Question

Show that the points (−4, −1), (−2, −4) (4, 0) and (2, 3) are the vertices points of a rectangle.

Answer 1

The distance d between two points (x₁ ,y₁) and (x₂ , y₂)   is given by the formula

`d = sqrt((x_1 - x_2)^2 + (y_1 - y_2 )^2)`

In a rectangle, the opposite sides are equal in length. The diagonals of a rectangle are also equal in length.

Here the four points are A(−4,−1), B(−2,−4), C(4,0) and D(2,3).
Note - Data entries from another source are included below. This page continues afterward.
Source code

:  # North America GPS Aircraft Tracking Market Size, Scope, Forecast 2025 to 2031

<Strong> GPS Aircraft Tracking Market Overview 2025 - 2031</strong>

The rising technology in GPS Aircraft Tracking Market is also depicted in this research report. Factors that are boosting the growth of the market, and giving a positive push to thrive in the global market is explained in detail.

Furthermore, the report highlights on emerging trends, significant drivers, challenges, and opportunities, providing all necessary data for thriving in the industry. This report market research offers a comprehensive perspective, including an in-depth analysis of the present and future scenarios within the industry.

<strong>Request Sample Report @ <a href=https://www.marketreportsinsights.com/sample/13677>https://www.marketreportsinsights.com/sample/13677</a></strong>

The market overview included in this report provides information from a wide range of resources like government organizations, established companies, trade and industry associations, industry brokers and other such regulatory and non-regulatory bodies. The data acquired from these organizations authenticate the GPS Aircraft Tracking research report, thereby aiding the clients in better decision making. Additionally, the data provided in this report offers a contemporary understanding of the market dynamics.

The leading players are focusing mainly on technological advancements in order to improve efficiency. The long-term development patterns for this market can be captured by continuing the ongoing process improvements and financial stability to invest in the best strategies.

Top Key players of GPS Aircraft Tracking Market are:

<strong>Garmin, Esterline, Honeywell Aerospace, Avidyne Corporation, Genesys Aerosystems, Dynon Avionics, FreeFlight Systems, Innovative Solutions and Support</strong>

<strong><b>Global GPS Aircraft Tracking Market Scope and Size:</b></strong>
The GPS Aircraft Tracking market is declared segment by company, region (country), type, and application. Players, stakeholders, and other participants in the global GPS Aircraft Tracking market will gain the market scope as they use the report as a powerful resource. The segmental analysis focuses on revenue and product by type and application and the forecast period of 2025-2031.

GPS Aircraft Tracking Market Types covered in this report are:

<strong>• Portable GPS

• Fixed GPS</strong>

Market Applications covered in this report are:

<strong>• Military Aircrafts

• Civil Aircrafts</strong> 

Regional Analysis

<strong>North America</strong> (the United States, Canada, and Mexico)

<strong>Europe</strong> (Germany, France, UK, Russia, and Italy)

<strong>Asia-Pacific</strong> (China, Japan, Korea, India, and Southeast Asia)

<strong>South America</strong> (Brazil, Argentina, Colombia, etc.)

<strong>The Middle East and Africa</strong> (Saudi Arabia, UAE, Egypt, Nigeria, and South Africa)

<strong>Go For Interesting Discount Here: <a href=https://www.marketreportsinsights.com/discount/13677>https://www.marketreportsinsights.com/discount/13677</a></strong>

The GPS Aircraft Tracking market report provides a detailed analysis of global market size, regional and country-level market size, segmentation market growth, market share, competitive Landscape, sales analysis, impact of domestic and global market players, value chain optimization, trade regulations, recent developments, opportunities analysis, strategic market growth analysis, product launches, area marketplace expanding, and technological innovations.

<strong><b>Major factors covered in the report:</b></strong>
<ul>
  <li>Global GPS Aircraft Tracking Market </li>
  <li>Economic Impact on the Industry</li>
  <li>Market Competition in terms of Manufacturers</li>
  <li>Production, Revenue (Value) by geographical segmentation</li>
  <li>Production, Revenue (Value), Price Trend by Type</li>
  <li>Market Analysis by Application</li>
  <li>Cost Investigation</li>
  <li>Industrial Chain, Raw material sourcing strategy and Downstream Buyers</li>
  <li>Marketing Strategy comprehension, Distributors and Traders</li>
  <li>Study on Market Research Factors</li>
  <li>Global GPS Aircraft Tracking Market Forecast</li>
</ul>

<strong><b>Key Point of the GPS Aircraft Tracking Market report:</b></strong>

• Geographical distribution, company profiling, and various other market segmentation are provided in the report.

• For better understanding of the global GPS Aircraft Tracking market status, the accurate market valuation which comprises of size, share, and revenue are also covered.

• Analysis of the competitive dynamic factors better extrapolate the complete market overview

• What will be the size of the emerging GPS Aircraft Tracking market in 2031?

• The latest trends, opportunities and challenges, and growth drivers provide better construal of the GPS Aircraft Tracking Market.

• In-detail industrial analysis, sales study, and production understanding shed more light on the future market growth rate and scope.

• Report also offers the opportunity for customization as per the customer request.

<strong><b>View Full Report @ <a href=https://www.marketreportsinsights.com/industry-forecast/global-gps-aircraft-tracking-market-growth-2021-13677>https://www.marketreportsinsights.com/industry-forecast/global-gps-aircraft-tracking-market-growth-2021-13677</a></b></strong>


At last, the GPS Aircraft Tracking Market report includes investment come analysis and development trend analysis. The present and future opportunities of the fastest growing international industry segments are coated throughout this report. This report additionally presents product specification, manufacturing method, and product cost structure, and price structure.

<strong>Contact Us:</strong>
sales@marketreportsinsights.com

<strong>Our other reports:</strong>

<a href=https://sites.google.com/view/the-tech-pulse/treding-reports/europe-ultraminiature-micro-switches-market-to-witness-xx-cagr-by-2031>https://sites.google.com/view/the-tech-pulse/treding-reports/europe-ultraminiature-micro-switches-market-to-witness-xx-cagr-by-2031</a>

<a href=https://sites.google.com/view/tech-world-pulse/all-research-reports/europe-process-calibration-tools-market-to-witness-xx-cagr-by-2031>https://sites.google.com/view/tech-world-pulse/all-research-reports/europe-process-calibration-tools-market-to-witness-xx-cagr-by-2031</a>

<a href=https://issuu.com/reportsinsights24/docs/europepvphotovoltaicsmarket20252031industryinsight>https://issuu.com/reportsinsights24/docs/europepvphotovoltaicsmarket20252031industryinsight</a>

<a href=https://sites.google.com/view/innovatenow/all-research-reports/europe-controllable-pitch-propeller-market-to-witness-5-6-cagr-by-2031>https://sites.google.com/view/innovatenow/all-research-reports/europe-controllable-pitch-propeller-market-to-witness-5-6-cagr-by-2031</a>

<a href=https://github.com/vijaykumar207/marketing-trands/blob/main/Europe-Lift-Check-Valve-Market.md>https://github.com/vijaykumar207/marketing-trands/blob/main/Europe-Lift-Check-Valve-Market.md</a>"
First let us check the length of the opposite sides of the quadrilateral that is formed by these points.

`AB = sqrt((-4 + 2 )^2 + (-1 + 4)^2)`

       `=sqrt((-2)^2 + (3)^2)`

       ` = sqrt(4 + 9)`

 `AB = sqrt(13)`

`CD = sqrt((4 - 2)^2 + (0 -3)^2)`

      `= sqrt((2)^2 + (-3)^2)`

      ` = sqrt(4+9)`

`CD = sqrt(13)`

We have one pair of opposite sides equal.

Now, let us check the other pair of opposite sides.

`BC = sqrt((-2-4)^2+(-4-0)^2)`

      `=sqrt((-6)^2 + (-4)^2)` 

      `=sqrt(36 + 16)`

`BC = sqrt(52) `

`AD = sqrt((-4-2)^2 + (-1-3)^2)`

       `= sqrt((-6)^2 + (-4)^2)` 

       `=sqrt(36 + 16) `

`BC = sqrt(52)`

The other pair of opposite sides are also equal. So, the quadrilateral formed by these four points is definitely a parallelogram.

For a parallelogram to be a rectangle we need to check if the diagonals are also equal in length.

`AC = sqrt((-4-4)^2 + (-1-0)^2)`

     `= sqrt((-8)^2 + (-1)^2)`

     `= sqrt(64+1)`

`AC = sqrt(65)`

`BD = sqrt((-2-2)^2 + (-4-3)^2)`

       `= sqrt((-4)^2 + (-7)^2)`

      ` = sqrt(16+49)`

 `BD = sqrt(65)`

Now since the diagonals are also equal we can say that the parallelogram is definitely a rectangle.

Hence we have proved that the quadrilateral formed by the four given points is a rectangle .